__Selected extract__
###
Last week, I needed to be measured for some formal wear, so I went to a tux shop at a nearby mall in San Bruno, CA, where I walked in and asked if they could measure my chest. This is a 30-second procedure that involves using a simple measuring tape.

It was the middle of the day on a weekday, and there was only other customer in the store. The couple who worked there (and own the place, I think) looked at me and snarled, “Are you going to rent or buy something?” I wasn’t, so I just politely repeated my request for a quick measurement. They weren’t having any of it. “We charge $5 if you’re not going to rent or buy.”

Um, I don’t think so. “I’m not paying $5 for a measurement that takes 30 seconds,” I told them, “and I’m definitely not renting here.” And then I left.

Here’s the thing: Things could have gone much differently. Imagine if they’d said, “Oh sure, we can do that.” Then, as they were measuring me, they could have tried to make a sale:

Owner: “So, are you getting married?”
Me: “No, not me, I’m too young!”
Owner: “Why, you’re a handsome man? You must have a lot of girls?”
Me: (Laughing)
Owner: “Well, when it comes time to get married, you come back and see us, ok? Here’s your size.”

And guess what? The next time I needed to get formalwear, I would have gone back there. To me, this is a no-brainer: I hardly ever go to a tux shop, so next time I need one, I would just go to the first one that came to mind–especially if I had good memories of the place. For places we go to infrequently, we’re guided by the availability heuristic, or what’s familiar to us.

Those rude owners thought of their shop as a one-time transactional shop, but I think formalwear shops can be a relationship business, and you can be sure that I’ll never, ever go back to Nicole’s Bridal and Formalwear in the Tanforan Mall. Unfortunately, if anyone searches for formalwear San Bruno or Nicole’s Bridal and Formalwear or formalwear Tanforan, this post will come up to let others know about how poor their customer service is.
###
__Input rows__
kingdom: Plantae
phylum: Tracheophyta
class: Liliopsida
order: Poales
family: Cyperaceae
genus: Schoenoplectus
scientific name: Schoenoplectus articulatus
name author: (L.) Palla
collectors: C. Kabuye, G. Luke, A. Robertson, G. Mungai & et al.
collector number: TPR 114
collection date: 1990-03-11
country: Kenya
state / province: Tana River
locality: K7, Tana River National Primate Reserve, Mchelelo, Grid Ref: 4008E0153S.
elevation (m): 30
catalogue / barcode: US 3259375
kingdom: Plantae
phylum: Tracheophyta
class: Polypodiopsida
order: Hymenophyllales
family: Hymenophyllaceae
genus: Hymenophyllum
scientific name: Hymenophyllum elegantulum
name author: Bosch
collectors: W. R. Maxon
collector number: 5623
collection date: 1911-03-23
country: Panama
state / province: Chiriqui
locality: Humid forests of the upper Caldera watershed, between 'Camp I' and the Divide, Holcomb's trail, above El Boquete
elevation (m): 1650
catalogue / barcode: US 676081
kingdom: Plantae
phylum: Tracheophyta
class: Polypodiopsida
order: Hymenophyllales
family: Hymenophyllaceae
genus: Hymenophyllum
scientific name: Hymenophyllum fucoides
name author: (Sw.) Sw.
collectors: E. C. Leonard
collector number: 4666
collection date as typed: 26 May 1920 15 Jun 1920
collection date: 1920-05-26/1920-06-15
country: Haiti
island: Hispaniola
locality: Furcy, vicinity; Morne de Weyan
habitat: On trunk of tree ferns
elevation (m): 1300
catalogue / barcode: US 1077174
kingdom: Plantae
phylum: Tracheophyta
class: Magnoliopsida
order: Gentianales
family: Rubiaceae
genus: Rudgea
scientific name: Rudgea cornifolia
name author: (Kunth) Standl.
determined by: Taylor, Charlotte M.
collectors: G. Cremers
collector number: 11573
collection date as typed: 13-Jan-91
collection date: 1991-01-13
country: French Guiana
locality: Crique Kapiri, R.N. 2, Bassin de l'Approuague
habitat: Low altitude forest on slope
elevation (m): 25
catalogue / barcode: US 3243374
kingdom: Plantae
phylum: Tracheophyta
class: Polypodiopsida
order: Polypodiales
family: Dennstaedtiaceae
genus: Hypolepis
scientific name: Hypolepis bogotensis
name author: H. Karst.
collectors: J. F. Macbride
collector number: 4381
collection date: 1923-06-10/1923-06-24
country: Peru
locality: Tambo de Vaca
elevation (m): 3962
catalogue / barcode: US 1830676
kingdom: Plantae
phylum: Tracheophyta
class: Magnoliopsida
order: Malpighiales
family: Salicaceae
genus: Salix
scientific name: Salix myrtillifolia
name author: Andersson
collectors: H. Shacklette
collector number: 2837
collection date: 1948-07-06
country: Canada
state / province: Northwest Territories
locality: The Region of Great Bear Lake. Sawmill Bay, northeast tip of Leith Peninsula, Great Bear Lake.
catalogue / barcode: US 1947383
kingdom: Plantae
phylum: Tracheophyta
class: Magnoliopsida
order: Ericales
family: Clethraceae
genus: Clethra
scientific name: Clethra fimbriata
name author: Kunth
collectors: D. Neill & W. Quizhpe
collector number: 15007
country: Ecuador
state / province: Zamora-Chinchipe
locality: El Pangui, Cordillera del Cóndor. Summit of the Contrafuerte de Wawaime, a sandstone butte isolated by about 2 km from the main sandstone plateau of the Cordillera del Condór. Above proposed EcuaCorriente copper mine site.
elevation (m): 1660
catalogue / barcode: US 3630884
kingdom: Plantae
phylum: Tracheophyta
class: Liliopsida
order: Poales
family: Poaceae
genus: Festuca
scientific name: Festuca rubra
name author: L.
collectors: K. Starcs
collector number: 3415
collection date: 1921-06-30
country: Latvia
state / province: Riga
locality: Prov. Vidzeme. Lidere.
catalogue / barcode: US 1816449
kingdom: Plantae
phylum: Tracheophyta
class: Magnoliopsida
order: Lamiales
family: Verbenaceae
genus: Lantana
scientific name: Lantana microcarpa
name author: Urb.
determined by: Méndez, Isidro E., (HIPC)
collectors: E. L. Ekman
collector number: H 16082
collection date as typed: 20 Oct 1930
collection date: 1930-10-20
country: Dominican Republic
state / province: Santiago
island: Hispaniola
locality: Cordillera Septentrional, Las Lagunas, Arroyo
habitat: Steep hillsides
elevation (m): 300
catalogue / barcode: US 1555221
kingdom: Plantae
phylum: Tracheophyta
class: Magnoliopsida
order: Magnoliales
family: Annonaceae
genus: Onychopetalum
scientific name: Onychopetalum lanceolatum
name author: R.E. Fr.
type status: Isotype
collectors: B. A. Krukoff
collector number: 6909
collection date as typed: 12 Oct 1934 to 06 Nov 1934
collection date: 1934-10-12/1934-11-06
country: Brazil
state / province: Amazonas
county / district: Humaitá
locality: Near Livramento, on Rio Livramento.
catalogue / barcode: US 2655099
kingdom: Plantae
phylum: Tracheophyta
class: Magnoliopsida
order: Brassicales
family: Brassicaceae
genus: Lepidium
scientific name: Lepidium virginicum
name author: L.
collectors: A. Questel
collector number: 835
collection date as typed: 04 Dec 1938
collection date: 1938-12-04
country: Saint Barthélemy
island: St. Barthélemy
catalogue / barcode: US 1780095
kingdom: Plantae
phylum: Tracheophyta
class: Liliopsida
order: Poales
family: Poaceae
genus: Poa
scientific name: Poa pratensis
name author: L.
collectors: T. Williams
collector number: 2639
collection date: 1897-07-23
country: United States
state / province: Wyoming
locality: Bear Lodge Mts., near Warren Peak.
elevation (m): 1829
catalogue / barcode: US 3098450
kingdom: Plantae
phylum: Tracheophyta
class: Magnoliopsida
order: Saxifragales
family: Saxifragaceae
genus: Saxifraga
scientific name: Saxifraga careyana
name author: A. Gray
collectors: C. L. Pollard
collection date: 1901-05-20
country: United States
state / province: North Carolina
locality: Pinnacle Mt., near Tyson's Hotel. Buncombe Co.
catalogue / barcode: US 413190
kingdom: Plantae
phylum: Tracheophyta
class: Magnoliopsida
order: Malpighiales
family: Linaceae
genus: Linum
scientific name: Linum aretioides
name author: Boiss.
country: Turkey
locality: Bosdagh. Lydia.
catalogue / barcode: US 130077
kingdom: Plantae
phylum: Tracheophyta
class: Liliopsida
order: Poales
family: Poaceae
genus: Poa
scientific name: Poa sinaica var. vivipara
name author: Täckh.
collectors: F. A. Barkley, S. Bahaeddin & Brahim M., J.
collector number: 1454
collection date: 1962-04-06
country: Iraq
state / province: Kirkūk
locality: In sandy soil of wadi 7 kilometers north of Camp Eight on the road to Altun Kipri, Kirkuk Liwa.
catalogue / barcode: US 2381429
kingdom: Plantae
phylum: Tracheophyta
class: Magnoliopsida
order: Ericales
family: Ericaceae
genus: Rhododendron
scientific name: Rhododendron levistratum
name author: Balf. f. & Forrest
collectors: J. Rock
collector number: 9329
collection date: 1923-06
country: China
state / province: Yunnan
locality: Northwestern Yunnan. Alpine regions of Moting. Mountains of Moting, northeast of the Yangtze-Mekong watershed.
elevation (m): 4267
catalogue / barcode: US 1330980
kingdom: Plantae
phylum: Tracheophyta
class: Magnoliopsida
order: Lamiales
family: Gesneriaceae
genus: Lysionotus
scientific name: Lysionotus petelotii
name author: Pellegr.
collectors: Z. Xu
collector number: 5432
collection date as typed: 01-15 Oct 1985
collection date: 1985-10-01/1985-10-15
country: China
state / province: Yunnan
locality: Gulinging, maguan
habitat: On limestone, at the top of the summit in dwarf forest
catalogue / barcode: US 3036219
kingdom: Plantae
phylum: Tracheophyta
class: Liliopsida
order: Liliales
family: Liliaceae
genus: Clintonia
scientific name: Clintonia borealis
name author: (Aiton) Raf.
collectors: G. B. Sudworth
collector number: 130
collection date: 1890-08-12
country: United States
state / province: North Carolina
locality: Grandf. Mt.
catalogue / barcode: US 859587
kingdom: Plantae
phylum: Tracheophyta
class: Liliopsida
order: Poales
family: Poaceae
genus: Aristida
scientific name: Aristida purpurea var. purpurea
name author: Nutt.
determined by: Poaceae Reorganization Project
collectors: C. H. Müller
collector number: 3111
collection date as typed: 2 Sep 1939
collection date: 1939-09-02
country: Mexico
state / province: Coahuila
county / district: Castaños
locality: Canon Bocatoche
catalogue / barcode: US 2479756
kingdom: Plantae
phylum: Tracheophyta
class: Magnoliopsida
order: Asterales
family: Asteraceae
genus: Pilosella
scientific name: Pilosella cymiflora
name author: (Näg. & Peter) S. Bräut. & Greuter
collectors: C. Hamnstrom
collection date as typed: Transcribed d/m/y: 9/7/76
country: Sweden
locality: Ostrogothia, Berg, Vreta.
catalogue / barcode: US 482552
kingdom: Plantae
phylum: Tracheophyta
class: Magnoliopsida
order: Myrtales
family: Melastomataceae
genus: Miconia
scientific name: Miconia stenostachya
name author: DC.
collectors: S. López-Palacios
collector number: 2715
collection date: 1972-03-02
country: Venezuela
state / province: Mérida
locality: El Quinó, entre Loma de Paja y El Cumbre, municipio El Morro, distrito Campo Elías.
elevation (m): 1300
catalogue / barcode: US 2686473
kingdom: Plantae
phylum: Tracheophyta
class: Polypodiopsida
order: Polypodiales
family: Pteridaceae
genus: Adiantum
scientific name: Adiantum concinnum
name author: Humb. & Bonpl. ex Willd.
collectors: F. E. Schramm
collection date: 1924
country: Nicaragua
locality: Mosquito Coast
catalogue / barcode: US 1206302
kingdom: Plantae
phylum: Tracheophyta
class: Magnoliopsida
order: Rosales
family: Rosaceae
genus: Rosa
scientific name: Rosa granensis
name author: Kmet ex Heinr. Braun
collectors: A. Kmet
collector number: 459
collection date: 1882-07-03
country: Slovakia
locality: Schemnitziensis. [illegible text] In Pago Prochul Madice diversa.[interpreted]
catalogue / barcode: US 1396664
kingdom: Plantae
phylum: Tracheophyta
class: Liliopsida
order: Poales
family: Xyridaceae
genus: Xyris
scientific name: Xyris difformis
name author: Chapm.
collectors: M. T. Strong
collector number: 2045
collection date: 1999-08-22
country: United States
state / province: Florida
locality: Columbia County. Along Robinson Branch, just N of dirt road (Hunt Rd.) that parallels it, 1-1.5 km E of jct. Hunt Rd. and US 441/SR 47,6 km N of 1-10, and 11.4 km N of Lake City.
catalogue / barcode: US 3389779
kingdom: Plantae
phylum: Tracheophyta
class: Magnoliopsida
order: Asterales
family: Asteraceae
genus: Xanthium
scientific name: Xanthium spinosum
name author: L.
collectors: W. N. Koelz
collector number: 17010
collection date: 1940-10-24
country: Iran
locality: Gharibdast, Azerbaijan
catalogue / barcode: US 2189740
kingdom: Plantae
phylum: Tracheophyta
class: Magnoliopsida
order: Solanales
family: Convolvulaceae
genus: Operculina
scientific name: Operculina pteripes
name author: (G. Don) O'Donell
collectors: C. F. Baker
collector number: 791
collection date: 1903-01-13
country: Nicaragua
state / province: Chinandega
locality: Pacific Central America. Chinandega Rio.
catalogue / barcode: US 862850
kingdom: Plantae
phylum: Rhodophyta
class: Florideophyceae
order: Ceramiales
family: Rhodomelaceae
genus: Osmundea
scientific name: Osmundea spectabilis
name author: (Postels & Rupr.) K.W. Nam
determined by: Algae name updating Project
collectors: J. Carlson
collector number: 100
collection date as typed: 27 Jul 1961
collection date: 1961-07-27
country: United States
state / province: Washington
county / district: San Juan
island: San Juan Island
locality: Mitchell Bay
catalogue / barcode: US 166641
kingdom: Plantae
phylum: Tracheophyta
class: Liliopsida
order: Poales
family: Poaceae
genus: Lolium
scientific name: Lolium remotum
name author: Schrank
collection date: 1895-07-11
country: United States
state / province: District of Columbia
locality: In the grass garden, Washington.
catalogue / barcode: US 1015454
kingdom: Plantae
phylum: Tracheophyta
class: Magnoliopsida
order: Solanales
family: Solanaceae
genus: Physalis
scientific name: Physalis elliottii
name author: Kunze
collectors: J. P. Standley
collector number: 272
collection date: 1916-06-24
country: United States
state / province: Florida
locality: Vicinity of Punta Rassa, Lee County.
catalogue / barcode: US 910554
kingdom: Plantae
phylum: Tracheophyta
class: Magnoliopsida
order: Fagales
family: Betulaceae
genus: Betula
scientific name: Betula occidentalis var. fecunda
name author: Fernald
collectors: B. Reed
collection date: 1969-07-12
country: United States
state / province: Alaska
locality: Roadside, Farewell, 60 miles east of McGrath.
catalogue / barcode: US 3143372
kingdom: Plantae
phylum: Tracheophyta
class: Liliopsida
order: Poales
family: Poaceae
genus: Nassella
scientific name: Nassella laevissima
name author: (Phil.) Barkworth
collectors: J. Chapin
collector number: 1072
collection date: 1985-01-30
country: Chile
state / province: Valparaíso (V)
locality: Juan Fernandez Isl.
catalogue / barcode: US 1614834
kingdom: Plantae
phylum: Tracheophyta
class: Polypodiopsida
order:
###
__Objective 1__
Can you repeat, word for word, everything in the tux shop account from "And guess what?" down to "customer service is."?
__Objective 2__
Would you transcribe the records word for word, from the line containing "catalogue / barcode: US 1330980" down through the line containing "locality: Grandf. Mt.", with both of those lines included?
The records are unrelated to the tux shop account.

__Written answer 1__
And guess what? The next time I needed to get formalwear, I would have gone back there. To me, this is a no-brainer: I hardly ever go to a tux shop, so next time I need one, I would just go to the first one that came to mind–especially if I had good memories of the place. For places we go to infrequently, we’re guided by the availability heuristic, or what’s familiar to us.

Those rude owners thought of their shop as a one-time transactional shop, but I think formalwear shops can be a relationship business, and you can be sure that I’ll never, ever go back to Nicole’s Bridal and Formalwear in the Tanforan Mall. Unfortunately, if anyone searches for formalwear San Bruno or Nicole’s Bridal and Formalwear or formalwear Tanforan, this post will come up to let others know about how poor their customer service is.

__Written answer 2__
catalogue / barcode: US 1330980
kingdom: Plantae
phylum: Tracheophyta
class: Magnoliopsida
order: Lamiales
family: Gesneriaceae
genus: Lysionotus
scientific name: Lysionotus petelotii
name author: Pellegr.
collectors: Z. Xu
collector number: 5432
collection date as typed: 01-15 Oct 1985
collection date: 1985-10-01/1985-10-15
country: China
state / province: Yunnan
locality: Gulinging, maguan
habitat: On limestone, at the top of the summit in dwarf forest
catalogue / barcode: US 3036219
kingdom: Plantae
phylum: Tracheophyta
class: Liliopsida
order: Liliales
family: Liliaceae
genus: Clintonia
scientific name: Clintonia borealis
name author: (Aiton) Raf.
collectors: G. B. Sudworth
collector number: 130
collection date: 1890-08-12
country: United States
state / province: North Carolina
locality: Grandf. Mt.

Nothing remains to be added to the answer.